Late last month, Venezuelan President Hugo Chavez took a beating at the ballot box, where his party lost gubernatorial races in five states and the mayorship of the capital city, Caracas. These states account for 45% of Venezuela’s population and 70% of its economic activity, making the opposition victory pivotal. Buoyed by historically high revenues at the state oil company, Chavez has spent the last few years exporting his “Socialism of the 21st Century” to Bolivia, Ecuador and Nicaragua, among others, but with oil prices now at a four-year low, his leadership is in a precarious position.
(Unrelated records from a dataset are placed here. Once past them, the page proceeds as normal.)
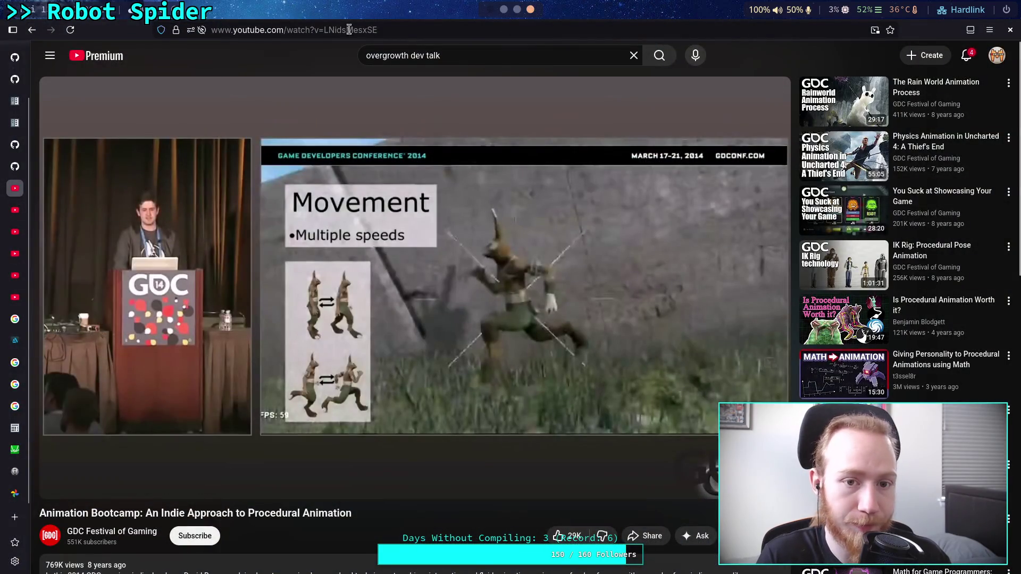
# Load the ant-walking Short from the pasted address and play it with sound on
pyautogui.click(349, 30)
pyautogui.press('ctrl+v')
pyautogui.press('Return')
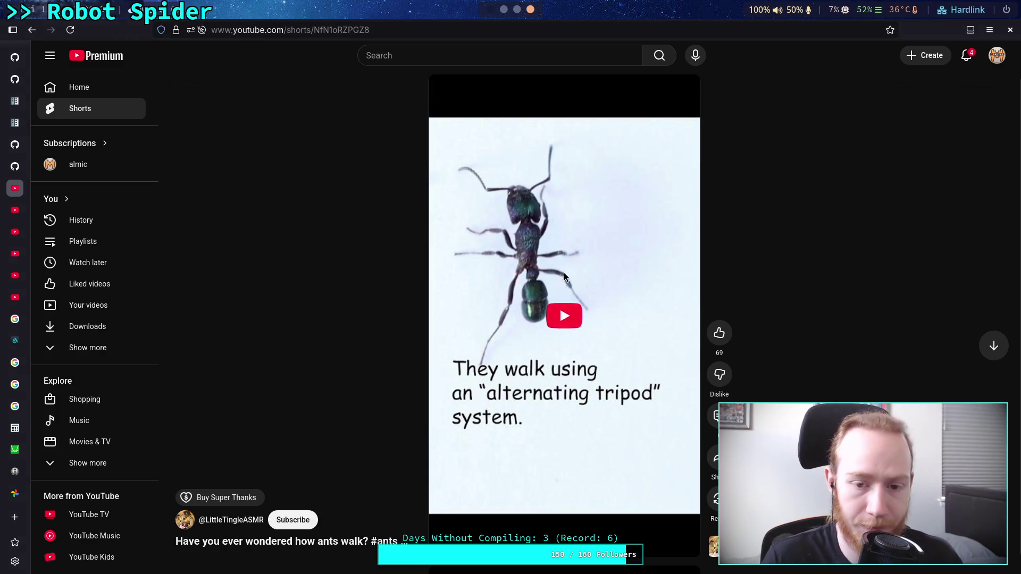
pyautogui.click(564, 321)
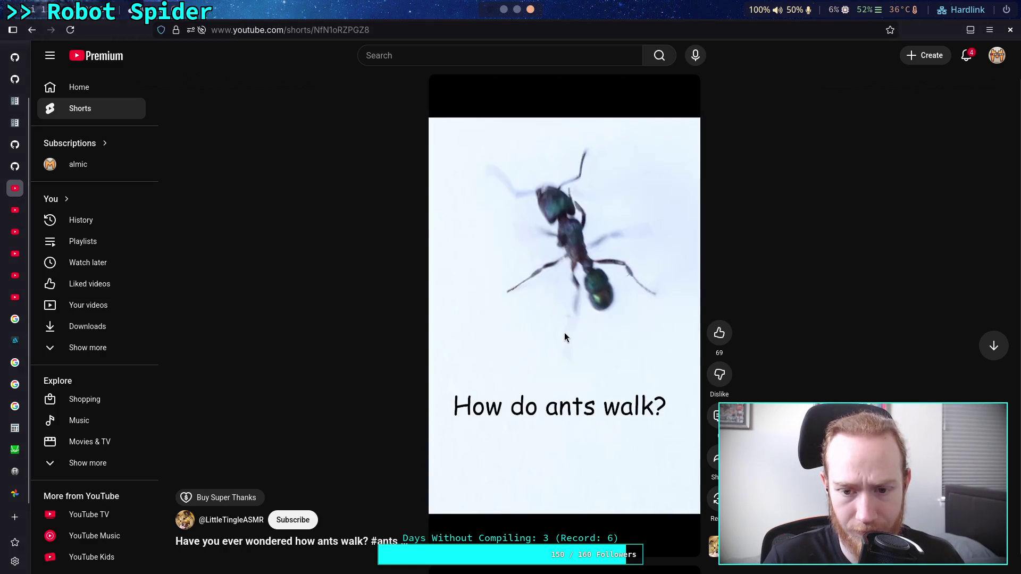
pyautogui.click(540, 457)
pyautogui.click(479, 96)
pyautogui.click(594, 370)
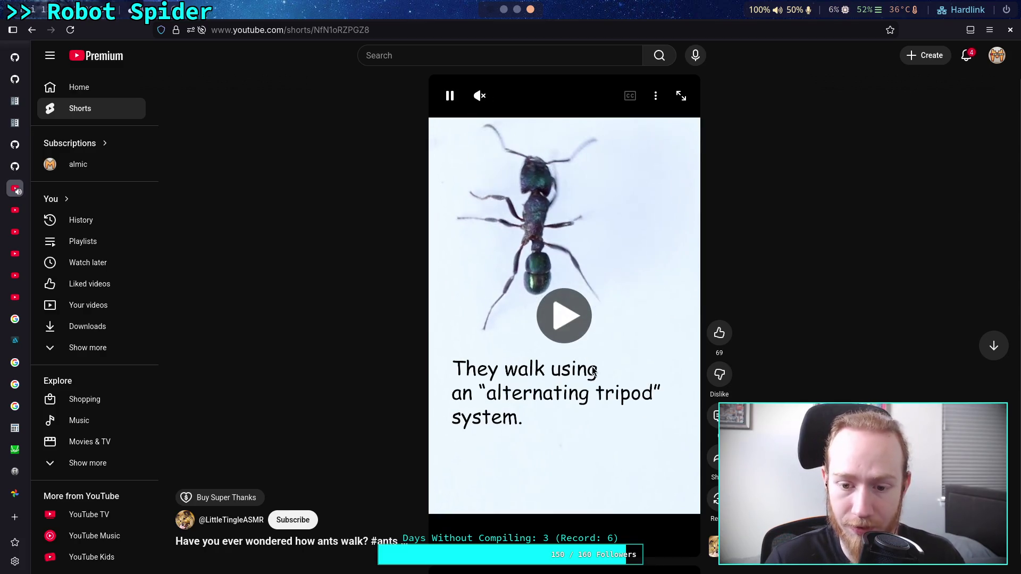
pyautogui.press('m')
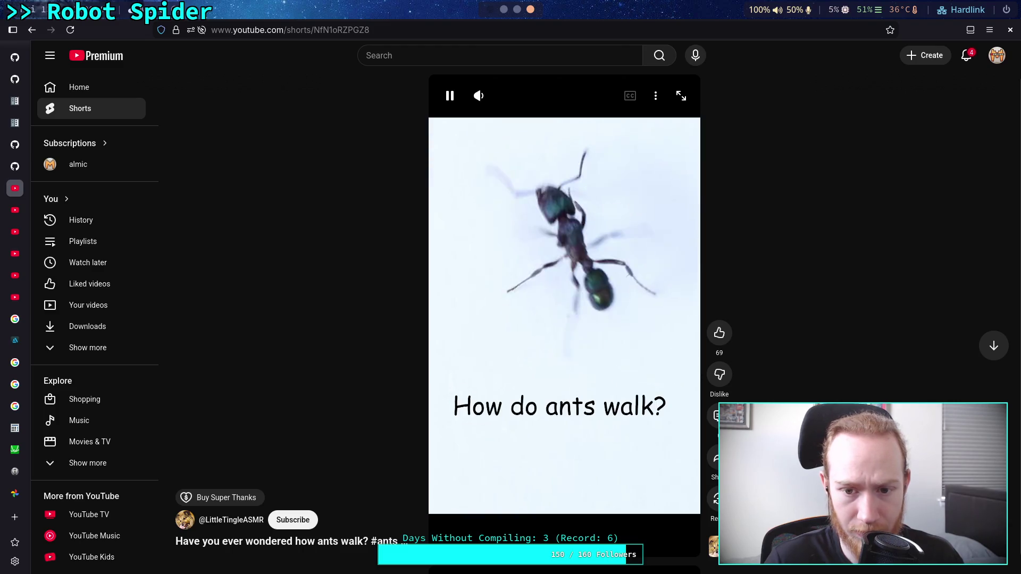
# Pause and resume the Short repeatedly to study the ant's leg positions, then go to SpiderBody.kt
pyautogui.click(558, 371)
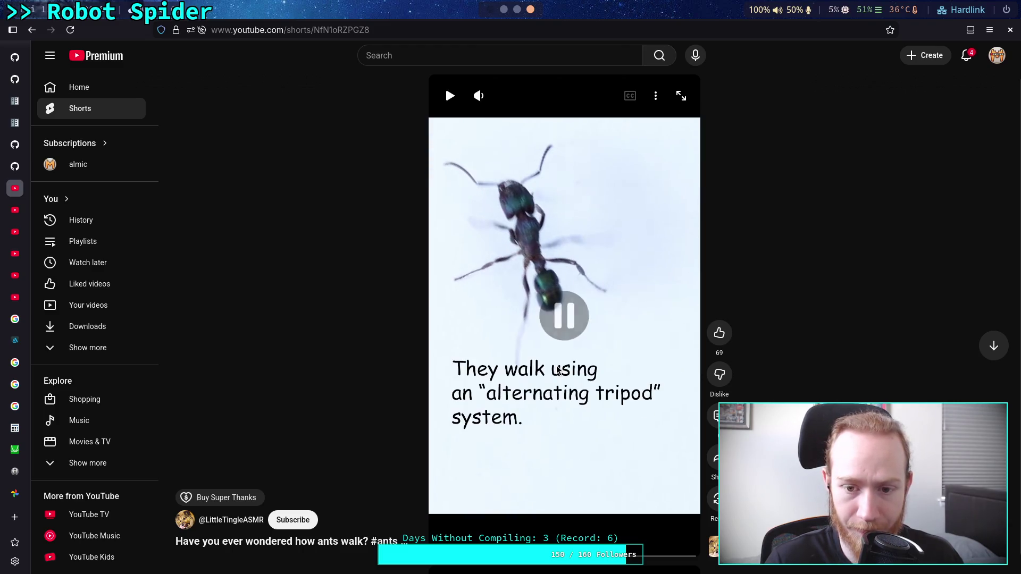
pyautogui.click(522, 324)
pyautogui.click(522, 325)
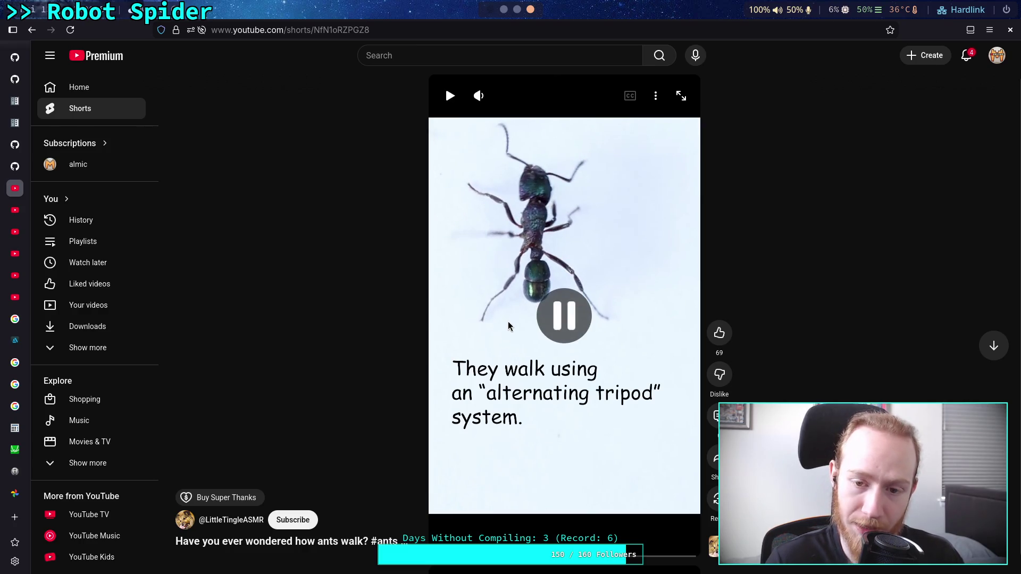
pyautogui.click(551, 334)
pyautogui.click(551, 334)
pyautogui.click(551, 333)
Chavez’s poor management of Venezuela’s oil revenues have led to skyrocketing public spending. A study by Deutsche Bank estimated that in order for Venezuela to finance its 2009 budget, it will need an oil price of at least $97. On Wednesday, December 10th, the price of oil closed at $43.52, putting Chavez in a very uneasy spot.

The discontent of the Venezuelan people is growing. Under Chavez’s administration, poverty levels have increased from 43 to 54 percent, and the poor have seen Chavez squandering the profits they were promised elsewhere. Since 2005, Chavez has spent $5.9 billion buying weapons to modernize the army, and he recently acquired a $1 billion loan from Russia to purchase even more armaments.

The other big drain on public spending is Chavez’s cooperative ventures abroad. Venezuela has two main aid projects through which it channels funds to its allies: the Petrocaribe, which allows countries in Central America and the Caribbean to purchase oil at preferential prices, and the ALBA (Bolivarian Alternative to the Americas) which aims to correct the disparities that place underdeveloped countries at a disadvantage when competing against developed nations. Since 2005, ALBA alone has cost the Venezuelans over $32 billion — roughly 23.1% of the country’s tax revenues.

The new financial constraints will force Chavez to cut either domestic spending or foreign aid. Alberto Quiroz, the former head of Shell’s Venezuelan operations, told AFP in mid-October that the only action Chavez has proposed to address the current crisis is cuts in domestic spending — leaving foreign aid as bloated as ever.

This will put the many Venezuelans who still haven’t benefited from the “Socialism of the 21st Century” under even greater strain, and create more resentment towards a government that spends money abroad when it is badly needed at home.

If Chavez cuts the cooperation he provides to his allies, his influence in the region will diminish significantly. Without money, Chavez is just another politician spouting anti-American rhetoric. Moreover, he is swimming upstream, trying to convince leaders to follow a development agenda which time and again has proven unworkable. There’s a reason China only became a rising power when it abandoned socialist planning and began liberalizing its economy.

Furthermore, Chavez rules in an era where mass communications and technology inform citizens around the world about what really goes on inside corrupt regimes. When President Ortega’s party committed electoral fraud in Nicaragua in November, people found out about it, as they did when Chavez expelled Human Rights Watch from Venezuela, and illegally financed Cristina Kirchner, a friendly candidate running for the Argentinean presidency.

Though many presidents now preach Chavez’s “Socialism of the 21st Century” — which is as repressive and unsuccessful in creating prosperity as the socialism of the 20th — it  would be a lot fewer if he could no longer shovel billions of dollars in aid to their governments. If Chavez actually did cut his foreign aid spending, the world would see just how unappealing he is.

For now, Chavez faces two choices: either he can cut his domestic budget and lose power domestically, or he can cut his foreign aid expenditures and lose influence abroad. Either way, he will no longer be the lion he was.

-Mario Magaña Duarte is a writer from El Salvador.